While this pilot study did not support a large enough sample to adequately power subgroup analyses, future analyses should examine differences in correlations between sexes, statin use history, and smoking history. Females tend to have smaller and more echogenic plaques than males [56, 57]. It is well-acknowledged throughout the literature that cardiovascular risk assessment of females must consider the physiological differences and disproportionate late diagnosis of cardiovascular disease. Screening tests and risk calculators that do not account for females specifically lead to elevated morbidity and mortality for this population. Secondly, statin use is associated with a more stable clinical presentation of both coronary and carotid plaques including greater calcium content and smaller plaque burden [12, 58]. Cigarette smoking has a nonlinear relationship with plaque morphology but increasing pack years is associated with echogenicity and markers of vulnerability [59]. Smoking appears to have a similarly complex relationship with CAC score, with both an association to greater CAC score and high-risk coronary plaque in low CAC scoring patients having been reported [60, 61]. Considerations for factors that are known to impact atherosclerosis development may lend further insight of how each screening tool should be applied when considering invasive testing and medical therapies.

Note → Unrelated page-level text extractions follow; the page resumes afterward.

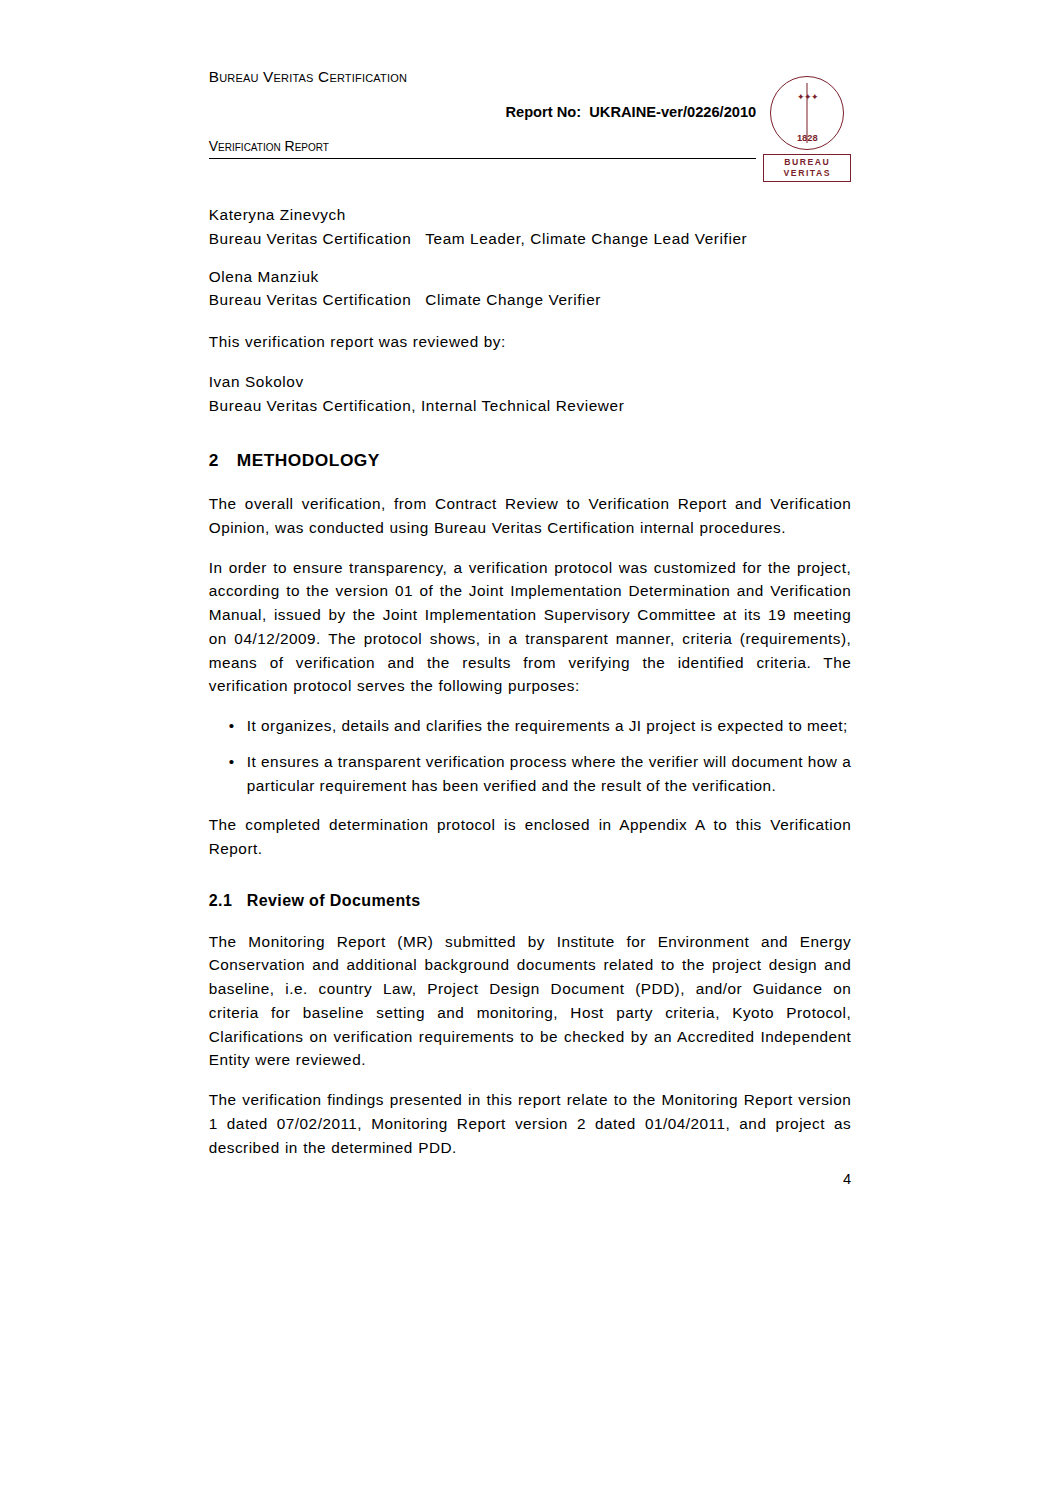Bureau Veritas Certification
Report No: UKRAINE-ver/0226/2010
Verification Report
✦✦✦
1828
BUREAU
VERITAS
Kateryna Zinevych
Bureau Veritas Certification Team Leader, Climate Change Lead Verifier
Olena Manziuk
Bureau Veritas Certification Climate Change Verifier
This verification report was reviewed by:
Ivan Sokolov
Bureau Veritas Certification, Internal Technical Reviewer
2 METHODOLOGY
The overall verification, from Contract Review to Verification Report and Verification Opinion, was conducted using Bureau Veritas Certification internal procedures.
In order to ensure transparency, a verification protocol was customized for the project, according to the version 01 of the Joint Implementation Determination and Verification Manual, issued by the Joint Implementation Supervisory Committee at its 19 meeting on 04/12/2009. The protocol shows, in a transparent manner, criteria (requirements), means of verification and the results from verifying the identified criteria. The verification protocol serves the following purposes:
It organizes, details and clarifies the requirements a JI project is expected to meet;
It ensures a transparent verification process where the verifier will document how a particular requirement has been verified and the result of the verification.
The completed determination protocol is enclosed in Appendix A to this Verification Report.
2.1 Review of Documents
The Monitoring Report (MR) submitted by Institute for Environment and Energy Conservation and additional background documents related to the project design and baseline, i.e. country Law, Project Design Document (PDD), and/or Guidance on criteria for baseline setting and monitoring, Host party criteria, Kyoto Protocol, Clarifications on verification requirements to be checked by an Accredited Independent Entity were reviewed.
The verification findings presented in this report relate to the Monitoring Report version 1 dated 07/02/2011, Monitoring Report version 2 dated 01/04/2011, and project as described in the determined PDD.
4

To conclude, CAC scoring is a strong indicator of clinically significant CAD but does not directly assess the presence of vulnerable plaques. The use of traditional risk scores and CAC scoring alone may underestimate some patients’ risk of acute coronary and cerebrovascular syndromes. Our results in consideration with related literature point towards carotid ultrasound not replacing CAC scoring, but instead contributing to a more holistic picture of a patient’s likelihood of developing CAD and MACE. For example, in low-risk patients with a CAC score of 0, carotid plaque presence was independently associated with the development of CAD and MACE over 10 years [62]. Our results show that carotid plaque burden modestly correlates with CAC score, indicating that plaque does develop throughout the body at similar rates. They also emphasize that the composition of plaques in the carotid arteries is not predictive of the calcium content in coronary vessels, thus plaque composition should be considered as an additive risk stratification tool that may be helpful for the detection of vulnerable lesions throughout the body.

Limitations

A small and majority Caucasian sample limits the applicability of these results for immediate incorporation into practice. Since this study was designed and funded as a pilot study, a sufficiently powered sample size was not the priority at this stage. The design also prioritized enrolling a majority sample with detectable carotid plaque, thus random sampling was not employed for this study to maximize the value of limited CT use and funding. As a result, the sample is expected to have a higher proportion of plaque present than the general population of interest. This design was also unable to accommodate the administration of both imaging procedures at the same study visit, and thus there is potential for some minor remodelling of the coronary or carotid arteries to have taken place between image captures. Finally, the limited duration of this study did not allow us to collect outcomes data for sensitivity analysis. Future work should aim to follow-up over 10 years to investigate if one method has greater sensitivity and specificity for MACE. This study does, however, confirm that further investigation into the comparison of carotid and coronary atherosclerosis screening is warranted.